- Goal of the exercise: Carry on the discussion of the space leak in the OCaml queue's dequeue function, starting right after its final sentence.
==== Given text ====
`Queue.dequeue` retains the most recently returned value

polytypic commented 1 year ago

First I must say that I love to see different takes on how to implement schedulers in OCaml!

Out of curiosity I took a look at the queue implementation and noticed a few issues.

As a side note, if possible, I would recommend e.g. using a queue implementation (e.g. MPSC queue or Michael-Scott queue) from the Saturn library (formerly "lockfree"). Implementing lock-free algorithms is super hard. I should know, I first started tinkering with lock-free algorithms about a decade ago and I still occasionally spot subtle issues in my code I didn't foresee.

But, take a look at the dequeue implementation with a note I added:

let dequeue t =
  let rec go () =
    let p = Atomic.get t.head in
    match Atomic.get p.next with
    | None -> raise Empty
    | Some next ->
        if Atomic.compare_and_set t.head p next then
          let[@warning "-8"] (Some node) = Atomic.get p.next in
          node.value  (* NOTE: node == next *)
        else go ()
  in
  go ()

This is a very typical issue/bug in an implementation of the Michael-Scott queue. I recently noticed the same issue in the lockfree implementation.

So, the problem is that t.head is updated to point to a node whose node.value is returned and the node is logically removed from the queue. However, that node is not physically removed from the queue and it still points to the value. So, that last value dequeued from the queue will still be pointed to by the queue and it might be retained for a long time (indefinitely if nothing goes through the queue after) — causing a space leak.
==== Source material ====
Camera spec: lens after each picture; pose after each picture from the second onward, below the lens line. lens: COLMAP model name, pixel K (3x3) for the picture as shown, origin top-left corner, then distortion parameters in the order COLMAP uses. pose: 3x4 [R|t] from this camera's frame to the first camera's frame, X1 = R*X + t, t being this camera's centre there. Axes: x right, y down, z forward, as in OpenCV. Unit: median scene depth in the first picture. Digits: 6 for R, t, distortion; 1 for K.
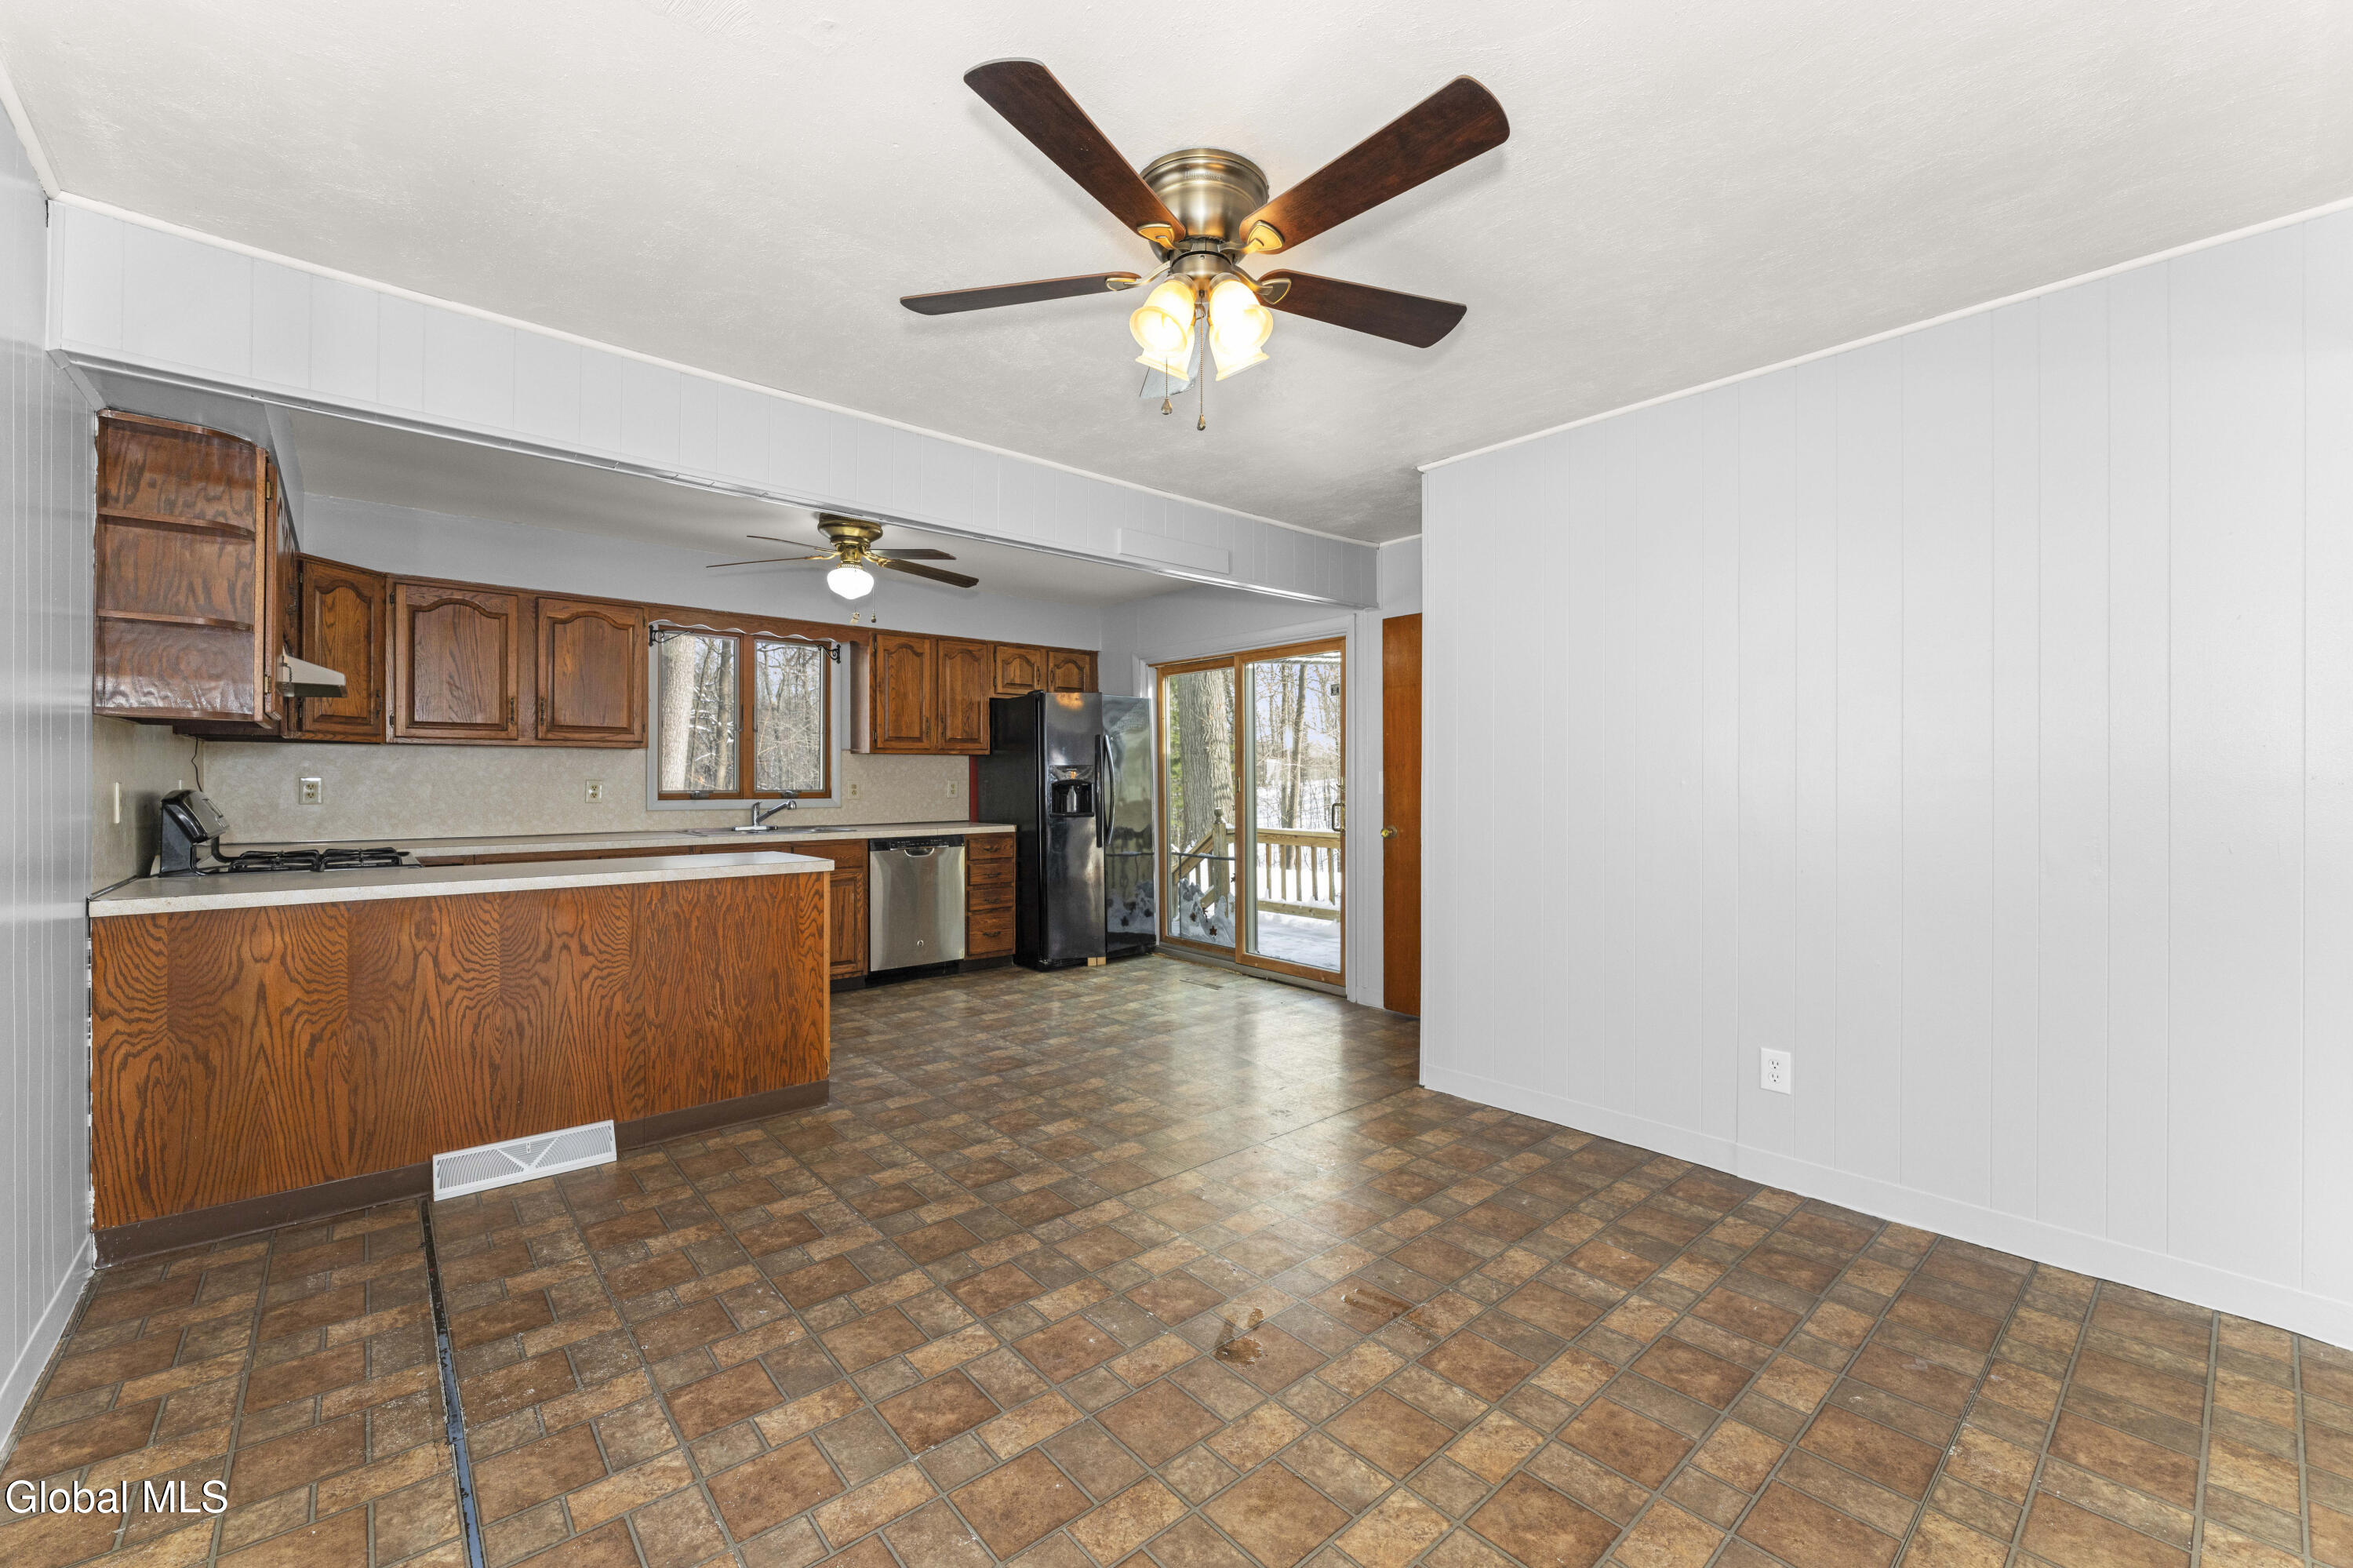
====
- Output for this exercise:
A simple fix is to overwrite the value:

 let dequeue t =
   let rec go () =
     let p = Atomic.get t.head in
     match Atomic.get p.next with
     | None -> raise Empty
     | Some next ->
         if Atomic.compare_and_set t.head p next then
-          let[@warning "-8"] (Some node) = Atomic.get p.next in
-          node.value
+          let value = next.value in
+          next.value <- Obj.magic (); (* Safe as `next.value` is never accessed again *)
+          value
         else go ()
   in
   go ()

polytypic commented 1 year ago

The length function is not part of the public interface of Queue, but looking at it made me realize an interesting aspect of it. Consider the implementation with a note I added:

let iter ~f t =
  let rec go p =
    match Atomic.get p.next with
    | None -> ()
    | Some next -> f next.value; go next
  in
  go (Atomic.get t.head)

let length t =
  let v = Atomic.make 0 in  (* NOTE: This need not be an Atomic - a ref would be fine *)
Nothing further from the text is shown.